September 30 marks the third annual National Day for Truth and Reconciliation. This day of remembrance was established in 2021 to honour the victims and survivors of Canada’s Indian residential school system, to recognize their families and intergenerational survivors, and to support the healing journey of Indigenous communities.
Public commemoration of the tragic, painful, history and ongoing impacts of residential schools is a vital component of reconciliation. OPPI understands that both acknowledgement and understanding of the truth are fundamental to meaningful reconciliatory action.
We call upon our membership to take time to reflect on the truth in the context of Canada’s history of land-use planning: how planning is complicit in the displacement of Indigenous Peoples from their traditional territories and the dispossession of their lands; how colonial planning practices have systematically ignored Indigenous rights, interests and perspectives; and how a current lack of Indigenous representation in planning processes leads to continued discrimination against Indigenous Peoples and communities.

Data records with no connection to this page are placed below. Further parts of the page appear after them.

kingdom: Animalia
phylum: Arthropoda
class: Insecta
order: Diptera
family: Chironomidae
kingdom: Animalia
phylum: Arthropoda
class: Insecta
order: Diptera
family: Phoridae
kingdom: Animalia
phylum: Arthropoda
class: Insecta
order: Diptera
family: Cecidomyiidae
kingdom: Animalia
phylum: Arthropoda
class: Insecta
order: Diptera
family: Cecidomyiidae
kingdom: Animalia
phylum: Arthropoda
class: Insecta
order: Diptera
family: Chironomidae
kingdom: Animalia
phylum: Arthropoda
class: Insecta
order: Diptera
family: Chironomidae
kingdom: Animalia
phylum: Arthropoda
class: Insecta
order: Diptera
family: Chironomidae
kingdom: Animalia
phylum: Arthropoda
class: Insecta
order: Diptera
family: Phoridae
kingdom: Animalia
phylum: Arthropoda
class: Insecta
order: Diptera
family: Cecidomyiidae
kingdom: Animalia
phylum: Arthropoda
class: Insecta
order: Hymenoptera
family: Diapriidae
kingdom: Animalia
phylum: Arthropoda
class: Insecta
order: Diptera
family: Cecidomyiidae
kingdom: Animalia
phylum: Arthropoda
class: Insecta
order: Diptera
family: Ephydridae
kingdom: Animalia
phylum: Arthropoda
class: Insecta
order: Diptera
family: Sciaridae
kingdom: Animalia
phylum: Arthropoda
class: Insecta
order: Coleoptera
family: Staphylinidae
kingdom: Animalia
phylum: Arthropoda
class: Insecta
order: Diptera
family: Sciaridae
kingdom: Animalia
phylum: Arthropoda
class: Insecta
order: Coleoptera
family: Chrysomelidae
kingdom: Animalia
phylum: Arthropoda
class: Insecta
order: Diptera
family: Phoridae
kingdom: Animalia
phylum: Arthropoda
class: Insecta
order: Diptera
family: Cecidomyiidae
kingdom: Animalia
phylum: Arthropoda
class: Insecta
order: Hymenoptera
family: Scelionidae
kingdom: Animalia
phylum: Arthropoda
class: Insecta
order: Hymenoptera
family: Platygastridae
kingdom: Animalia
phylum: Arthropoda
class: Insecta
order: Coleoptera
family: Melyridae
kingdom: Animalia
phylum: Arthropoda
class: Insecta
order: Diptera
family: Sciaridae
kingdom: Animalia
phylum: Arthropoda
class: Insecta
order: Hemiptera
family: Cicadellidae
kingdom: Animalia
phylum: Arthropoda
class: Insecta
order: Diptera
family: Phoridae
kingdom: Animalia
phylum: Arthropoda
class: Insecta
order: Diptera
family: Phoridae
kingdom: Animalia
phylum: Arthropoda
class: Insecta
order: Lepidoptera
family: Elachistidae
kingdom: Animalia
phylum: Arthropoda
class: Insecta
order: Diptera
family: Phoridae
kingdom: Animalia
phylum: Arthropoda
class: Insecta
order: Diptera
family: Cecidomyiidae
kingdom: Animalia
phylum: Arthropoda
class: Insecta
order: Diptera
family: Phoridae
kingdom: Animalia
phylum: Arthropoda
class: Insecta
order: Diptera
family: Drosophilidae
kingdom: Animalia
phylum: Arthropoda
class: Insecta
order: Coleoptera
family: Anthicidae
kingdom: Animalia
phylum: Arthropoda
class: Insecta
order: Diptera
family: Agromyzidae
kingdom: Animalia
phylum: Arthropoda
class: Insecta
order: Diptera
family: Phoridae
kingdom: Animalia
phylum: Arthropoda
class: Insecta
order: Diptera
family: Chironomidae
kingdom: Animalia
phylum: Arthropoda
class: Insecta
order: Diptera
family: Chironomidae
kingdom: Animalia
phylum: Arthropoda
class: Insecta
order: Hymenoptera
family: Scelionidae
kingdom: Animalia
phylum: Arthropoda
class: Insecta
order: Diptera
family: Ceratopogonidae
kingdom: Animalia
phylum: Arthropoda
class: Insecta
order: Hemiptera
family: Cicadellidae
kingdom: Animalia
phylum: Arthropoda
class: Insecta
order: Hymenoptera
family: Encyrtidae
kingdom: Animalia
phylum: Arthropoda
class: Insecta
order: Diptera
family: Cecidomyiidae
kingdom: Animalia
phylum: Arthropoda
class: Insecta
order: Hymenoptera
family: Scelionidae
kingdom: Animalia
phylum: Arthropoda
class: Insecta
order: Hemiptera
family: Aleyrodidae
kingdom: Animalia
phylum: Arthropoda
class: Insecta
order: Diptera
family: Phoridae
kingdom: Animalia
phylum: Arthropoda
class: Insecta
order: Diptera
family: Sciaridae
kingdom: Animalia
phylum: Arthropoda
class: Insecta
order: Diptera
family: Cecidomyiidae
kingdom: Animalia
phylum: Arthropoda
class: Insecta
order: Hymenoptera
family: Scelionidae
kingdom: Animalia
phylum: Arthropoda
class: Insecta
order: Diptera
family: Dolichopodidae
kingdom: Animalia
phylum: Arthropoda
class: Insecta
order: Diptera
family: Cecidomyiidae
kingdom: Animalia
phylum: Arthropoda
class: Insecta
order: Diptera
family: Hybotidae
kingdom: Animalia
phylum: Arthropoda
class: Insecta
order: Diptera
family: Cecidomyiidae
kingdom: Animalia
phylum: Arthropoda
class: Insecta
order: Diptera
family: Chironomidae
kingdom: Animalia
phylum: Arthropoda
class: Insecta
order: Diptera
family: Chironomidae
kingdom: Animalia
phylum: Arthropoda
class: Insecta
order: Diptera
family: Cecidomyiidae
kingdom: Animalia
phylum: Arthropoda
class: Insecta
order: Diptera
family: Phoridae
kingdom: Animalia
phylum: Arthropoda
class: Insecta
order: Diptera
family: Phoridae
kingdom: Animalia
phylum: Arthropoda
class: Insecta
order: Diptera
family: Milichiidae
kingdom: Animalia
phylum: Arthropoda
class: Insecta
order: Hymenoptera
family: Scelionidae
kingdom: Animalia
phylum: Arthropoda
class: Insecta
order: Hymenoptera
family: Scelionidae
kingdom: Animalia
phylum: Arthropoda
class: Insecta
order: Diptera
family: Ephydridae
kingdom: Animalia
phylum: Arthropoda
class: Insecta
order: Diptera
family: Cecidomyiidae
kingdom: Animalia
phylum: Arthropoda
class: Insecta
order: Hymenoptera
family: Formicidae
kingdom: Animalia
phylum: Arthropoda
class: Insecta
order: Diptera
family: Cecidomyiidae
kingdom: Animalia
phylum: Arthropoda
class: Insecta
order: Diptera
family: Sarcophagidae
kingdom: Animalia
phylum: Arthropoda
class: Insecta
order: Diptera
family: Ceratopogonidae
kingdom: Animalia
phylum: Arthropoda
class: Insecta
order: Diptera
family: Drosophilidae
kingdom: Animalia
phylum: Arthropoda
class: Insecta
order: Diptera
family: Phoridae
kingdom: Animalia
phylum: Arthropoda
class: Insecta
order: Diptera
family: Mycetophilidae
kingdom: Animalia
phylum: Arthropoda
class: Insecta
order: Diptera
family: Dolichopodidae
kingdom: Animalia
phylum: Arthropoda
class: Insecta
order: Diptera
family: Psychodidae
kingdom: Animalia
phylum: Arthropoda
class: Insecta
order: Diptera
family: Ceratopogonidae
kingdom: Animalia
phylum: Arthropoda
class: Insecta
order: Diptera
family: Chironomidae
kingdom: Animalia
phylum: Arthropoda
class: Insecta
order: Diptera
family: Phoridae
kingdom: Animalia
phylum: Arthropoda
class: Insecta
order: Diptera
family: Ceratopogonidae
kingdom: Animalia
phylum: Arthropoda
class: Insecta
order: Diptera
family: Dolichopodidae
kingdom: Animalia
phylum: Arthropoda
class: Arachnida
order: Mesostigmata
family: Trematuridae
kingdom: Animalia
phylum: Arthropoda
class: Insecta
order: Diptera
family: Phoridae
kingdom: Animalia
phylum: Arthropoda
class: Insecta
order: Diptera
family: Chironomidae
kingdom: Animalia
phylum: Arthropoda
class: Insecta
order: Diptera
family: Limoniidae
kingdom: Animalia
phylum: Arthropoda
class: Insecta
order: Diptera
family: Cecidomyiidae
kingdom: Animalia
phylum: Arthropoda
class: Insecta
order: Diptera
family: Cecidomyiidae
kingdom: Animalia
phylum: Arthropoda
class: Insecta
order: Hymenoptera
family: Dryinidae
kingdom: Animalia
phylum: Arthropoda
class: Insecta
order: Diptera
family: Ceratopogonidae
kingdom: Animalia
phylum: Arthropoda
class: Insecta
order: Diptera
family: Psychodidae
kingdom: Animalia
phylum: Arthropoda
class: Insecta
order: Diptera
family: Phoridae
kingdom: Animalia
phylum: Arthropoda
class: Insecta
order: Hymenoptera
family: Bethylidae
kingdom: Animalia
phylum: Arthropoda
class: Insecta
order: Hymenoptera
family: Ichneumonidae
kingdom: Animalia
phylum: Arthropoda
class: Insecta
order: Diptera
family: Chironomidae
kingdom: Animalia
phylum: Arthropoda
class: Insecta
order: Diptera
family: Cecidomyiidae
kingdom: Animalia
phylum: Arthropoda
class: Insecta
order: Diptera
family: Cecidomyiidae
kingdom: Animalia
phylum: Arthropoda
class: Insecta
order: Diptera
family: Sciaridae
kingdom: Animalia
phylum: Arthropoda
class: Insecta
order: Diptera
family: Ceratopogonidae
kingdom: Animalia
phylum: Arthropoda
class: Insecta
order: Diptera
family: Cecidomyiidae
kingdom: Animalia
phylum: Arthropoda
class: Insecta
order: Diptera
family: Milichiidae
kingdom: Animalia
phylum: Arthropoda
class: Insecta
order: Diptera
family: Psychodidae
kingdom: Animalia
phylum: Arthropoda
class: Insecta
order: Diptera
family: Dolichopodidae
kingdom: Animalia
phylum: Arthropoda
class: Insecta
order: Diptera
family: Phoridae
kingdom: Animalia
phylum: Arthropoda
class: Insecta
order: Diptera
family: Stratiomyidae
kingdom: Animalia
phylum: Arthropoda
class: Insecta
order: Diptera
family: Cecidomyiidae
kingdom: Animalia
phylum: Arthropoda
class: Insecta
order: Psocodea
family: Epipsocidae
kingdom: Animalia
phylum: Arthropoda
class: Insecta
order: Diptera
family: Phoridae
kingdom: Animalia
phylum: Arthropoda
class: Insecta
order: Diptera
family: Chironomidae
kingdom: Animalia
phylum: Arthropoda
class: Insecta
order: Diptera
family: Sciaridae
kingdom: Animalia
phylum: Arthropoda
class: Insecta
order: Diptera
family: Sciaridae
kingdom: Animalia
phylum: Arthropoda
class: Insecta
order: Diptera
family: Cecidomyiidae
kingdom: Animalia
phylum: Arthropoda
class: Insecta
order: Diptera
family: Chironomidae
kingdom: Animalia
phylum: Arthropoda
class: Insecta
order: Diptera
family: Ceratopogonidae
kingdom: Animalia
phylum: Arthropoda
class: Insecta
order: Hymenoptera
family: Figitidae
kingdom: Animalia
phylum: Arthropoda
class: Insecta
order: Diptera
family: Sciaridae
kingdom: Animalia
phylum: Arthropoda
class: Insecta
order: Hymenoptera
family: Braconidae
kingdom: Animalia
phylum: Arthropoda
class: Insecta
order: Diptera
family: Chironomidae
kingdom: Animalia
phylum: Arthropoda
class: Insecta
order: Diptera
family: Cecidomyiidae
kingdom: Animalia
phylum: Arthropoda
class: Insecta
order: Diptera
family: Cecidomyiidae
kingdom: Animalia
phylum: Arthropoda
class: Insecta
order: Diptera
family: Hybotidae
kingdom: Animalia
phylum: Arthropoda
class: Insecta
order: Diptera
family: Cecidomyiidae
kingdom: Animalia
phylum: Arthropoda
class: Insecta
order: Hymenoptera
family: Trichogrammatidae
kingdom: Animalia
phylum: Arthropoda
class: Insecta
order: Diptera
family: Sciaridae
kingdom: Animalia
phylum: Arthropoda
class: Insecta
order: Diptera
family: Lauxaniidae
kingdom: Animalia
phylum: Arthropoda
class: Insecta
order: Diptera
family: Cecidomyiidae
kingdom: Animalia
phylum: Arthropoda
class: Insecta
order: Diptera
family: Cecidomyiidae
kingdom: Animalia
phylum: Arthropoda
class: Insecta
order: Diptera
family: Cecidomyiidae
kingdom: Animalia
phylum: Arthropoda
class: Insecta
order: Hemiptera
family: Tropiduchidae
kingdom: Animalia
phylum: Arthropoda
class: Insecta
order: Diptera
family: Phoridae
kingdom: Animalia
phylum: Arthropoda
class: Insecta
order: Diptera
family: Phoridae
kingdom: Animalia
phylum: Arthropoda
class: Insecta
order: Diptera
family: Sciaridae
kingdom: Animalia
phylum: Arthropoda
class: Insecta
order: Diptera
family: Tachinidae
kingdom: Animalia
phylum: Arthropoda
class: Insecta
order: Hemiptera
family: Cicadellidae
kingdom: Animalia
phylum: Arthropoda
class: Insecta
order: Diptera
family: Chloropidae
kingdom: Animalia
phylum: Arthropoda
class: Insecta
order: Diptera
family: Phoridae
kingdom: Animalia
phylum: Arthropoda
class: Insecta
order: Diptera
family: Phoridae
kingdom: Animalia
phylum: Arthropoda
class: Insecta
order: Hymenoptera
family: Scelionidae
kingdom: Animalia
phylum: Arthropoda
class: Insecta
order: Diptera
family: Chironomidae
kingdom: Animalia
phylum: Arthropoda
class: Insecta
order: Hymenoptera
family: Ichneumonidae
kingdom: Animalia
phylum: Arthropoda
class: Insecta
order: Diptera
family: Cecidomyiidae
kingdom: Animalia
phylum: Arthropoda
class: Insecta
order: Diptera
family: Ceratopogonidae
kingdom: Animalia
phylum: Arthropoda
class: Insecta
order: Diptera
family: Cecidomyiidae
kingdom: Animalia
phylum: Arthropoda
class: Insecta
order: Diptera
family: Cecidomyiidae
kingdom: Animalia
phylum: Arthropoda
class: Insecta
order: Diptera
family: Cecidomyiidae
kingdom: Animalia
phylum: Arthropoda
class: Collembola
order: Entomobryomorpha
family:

In 2020, OPPI identified Indigenous history, cultures and perspectives as a priority for members in its Continuous Professional Learning (CPL) Program guide. Accordingly, members are encouraged to undertake learning in these areas, to better understand the ways in which planning practices have disproportionately disadvantaged Indigenous communities. We acknowledge that this may be a difficult journey, but one that is necessary for Canada as a nation, and for planning as a profession, to move forward.